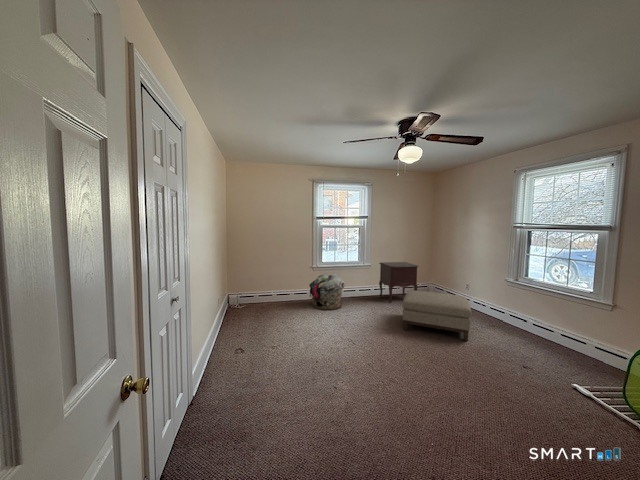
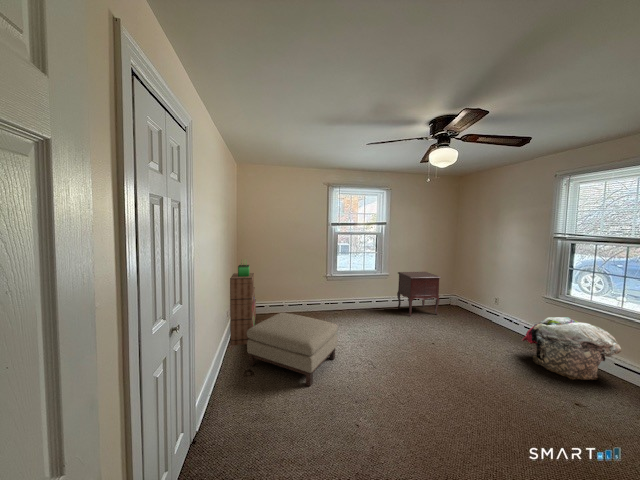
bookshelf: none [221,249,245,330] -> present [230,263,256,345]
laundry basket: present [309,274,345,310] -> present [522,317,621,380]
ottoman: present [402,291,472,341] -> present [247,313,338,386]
==
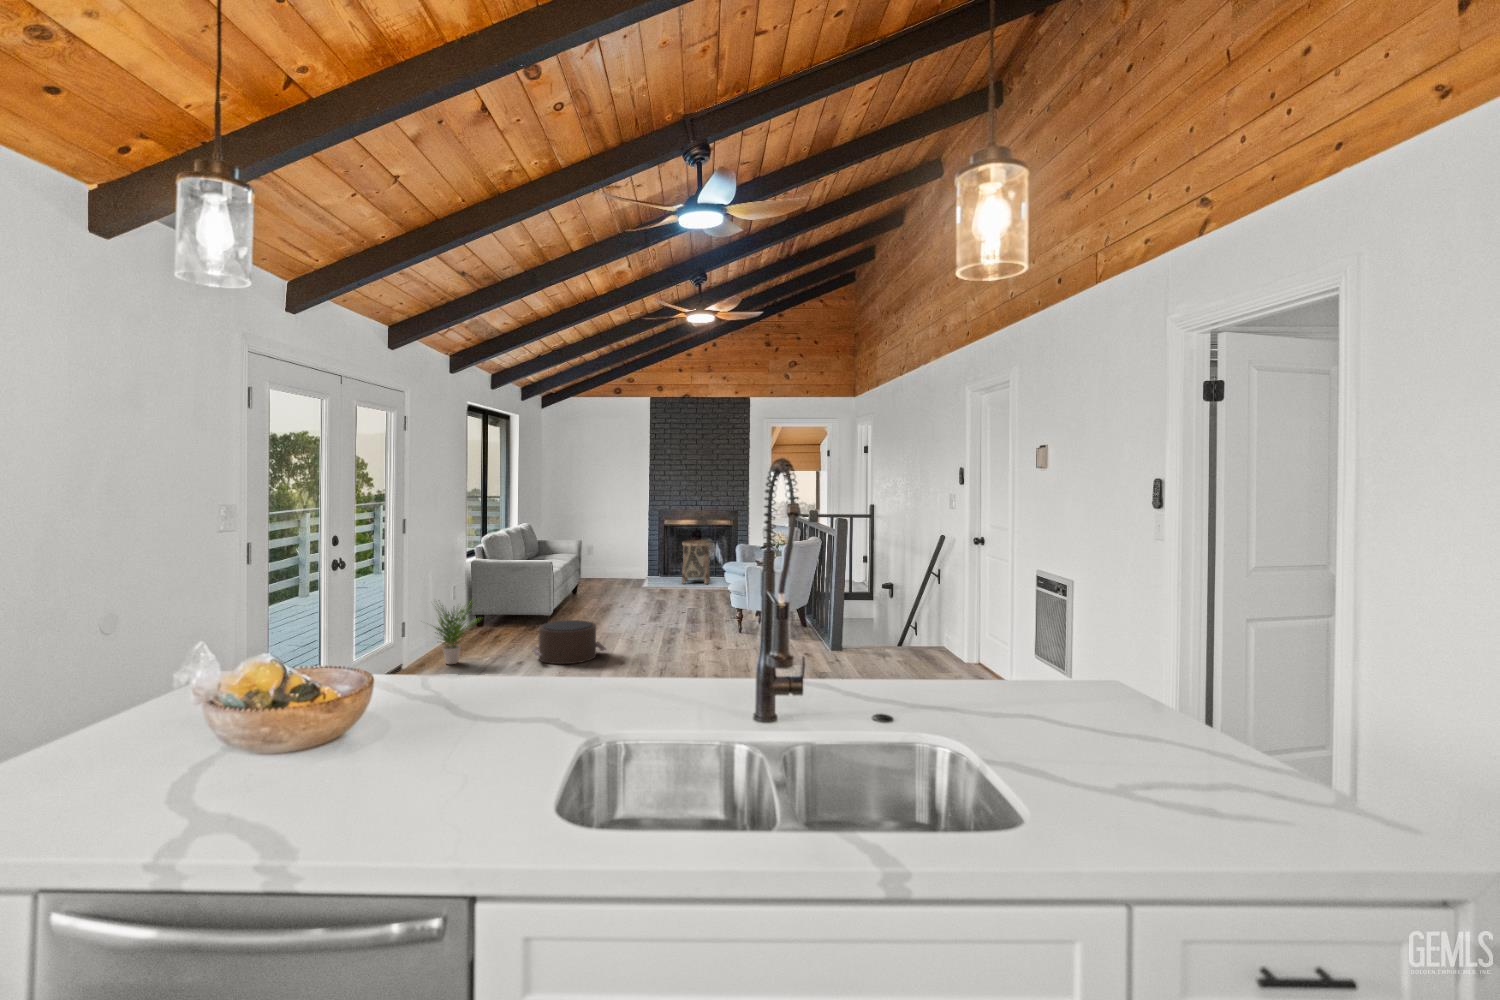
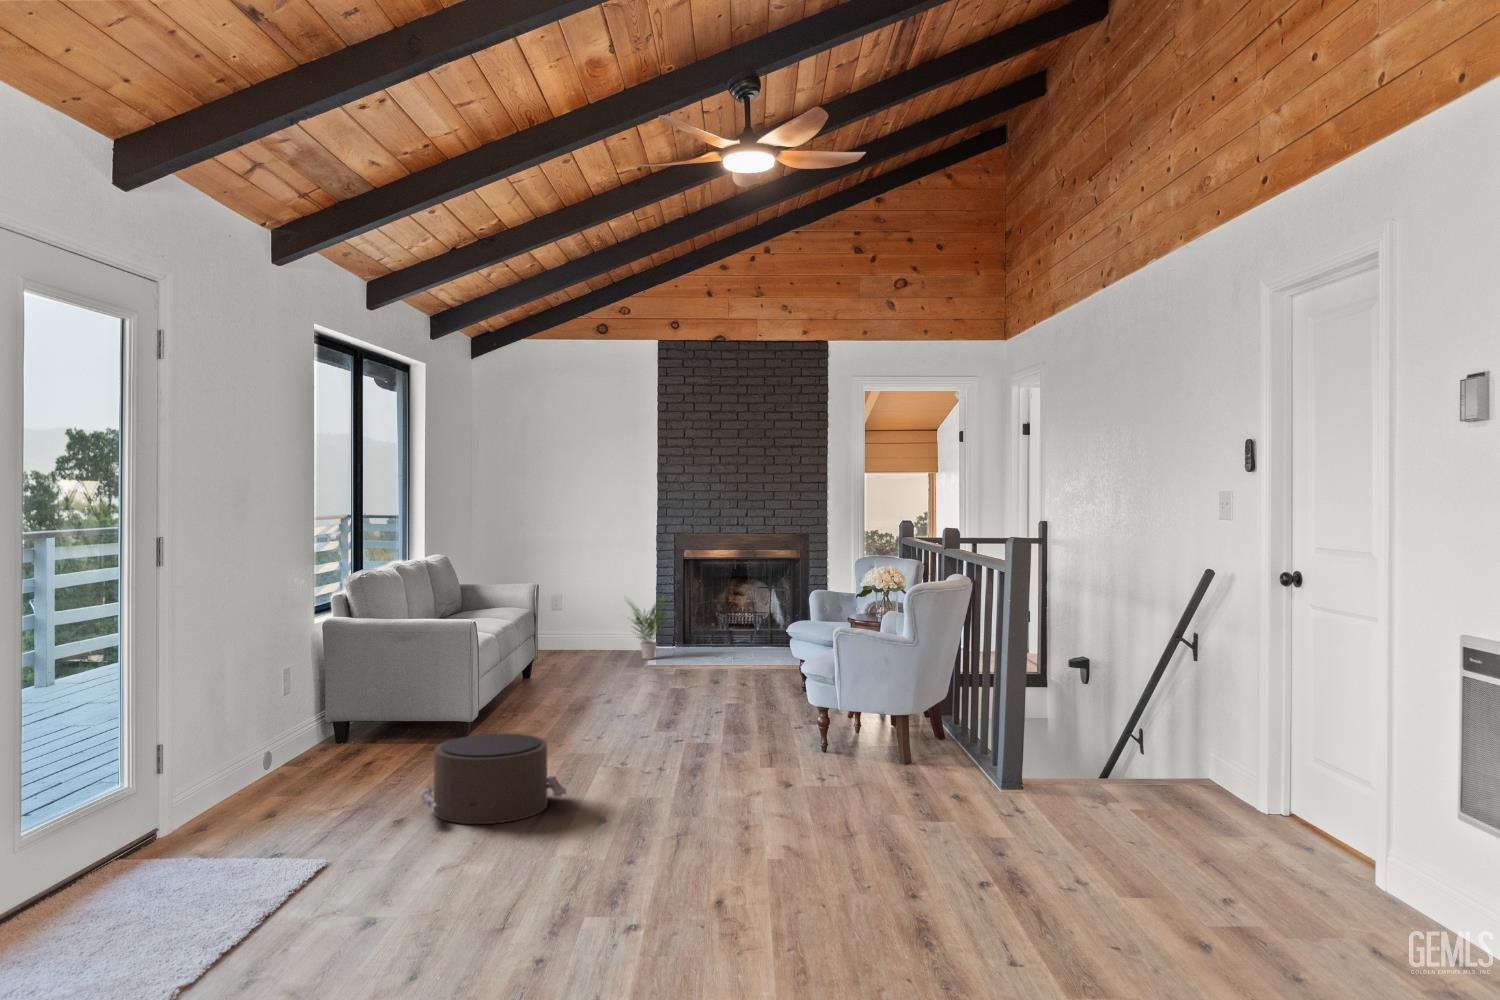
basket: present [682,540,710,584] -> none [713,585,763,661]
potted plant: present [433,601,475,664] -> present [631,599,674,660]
---
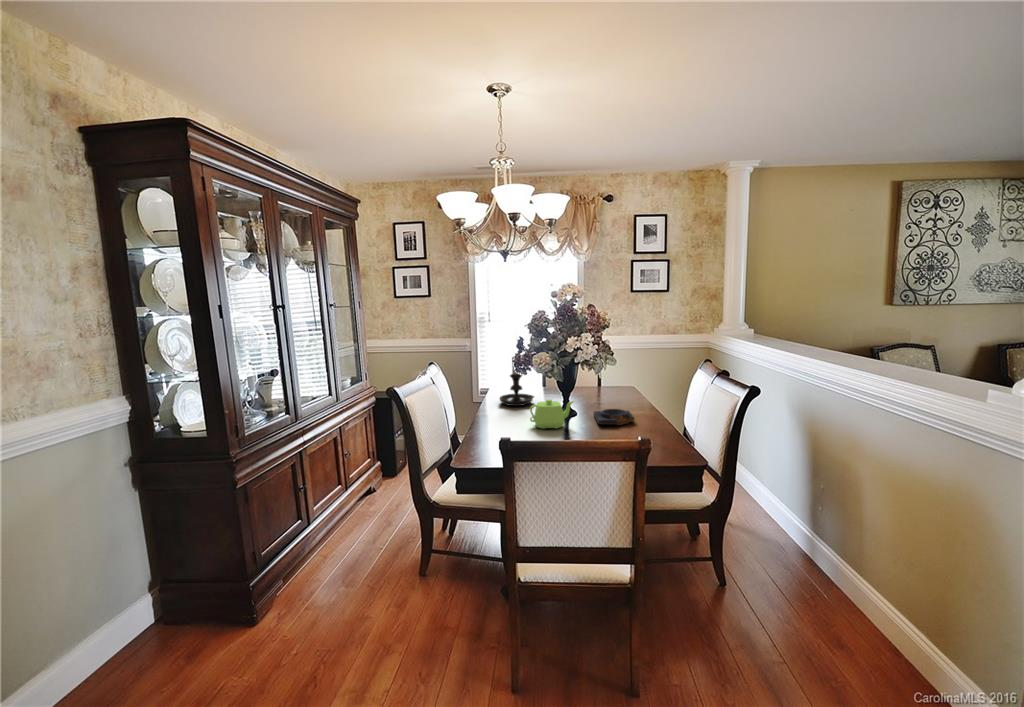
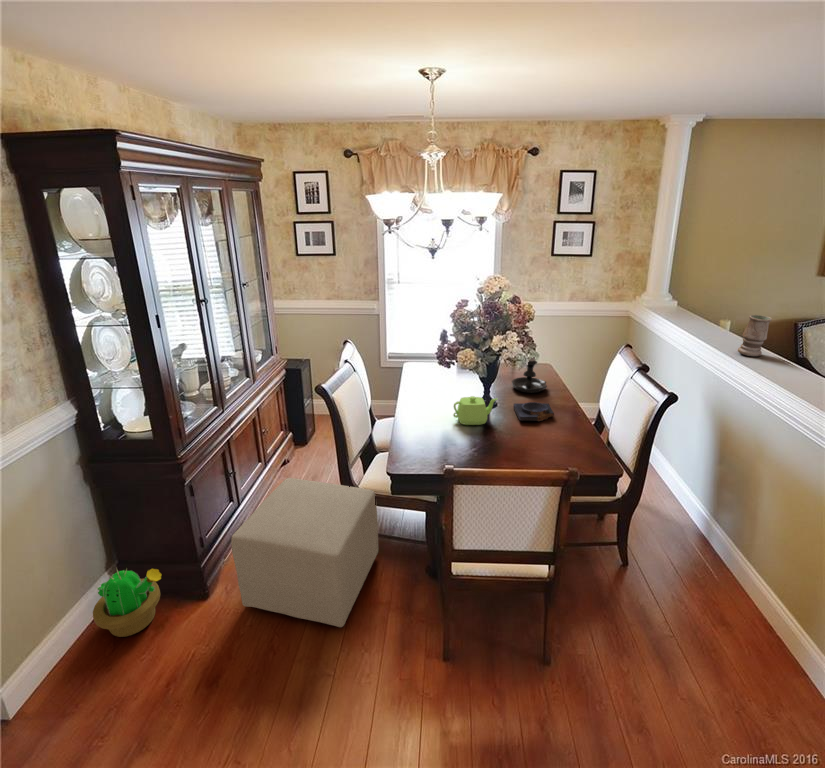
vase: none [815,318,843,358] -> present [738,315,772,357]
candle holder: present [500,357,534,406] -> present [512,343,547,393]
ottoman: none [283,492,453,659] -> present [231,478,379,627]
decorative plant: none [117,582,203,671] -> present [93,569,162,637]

**TASK REQUIREMENTS:**
Where does the string "none" occur in the material? Copy every line where it does.

**ANSWER SPACE:**
bookshelf: none [221,249,245,330] -> present [230,263,256,345]
basket: present [682,540,710,584] -> none [713,585,763,661]
vase: none [815,318,843,358] -> present [738,315,772,357]
ottoman: none [283,492,453,659] -> present [231,478,379,627]
decorative plant: none [117,582,203,671] -> present [93,569,162,637]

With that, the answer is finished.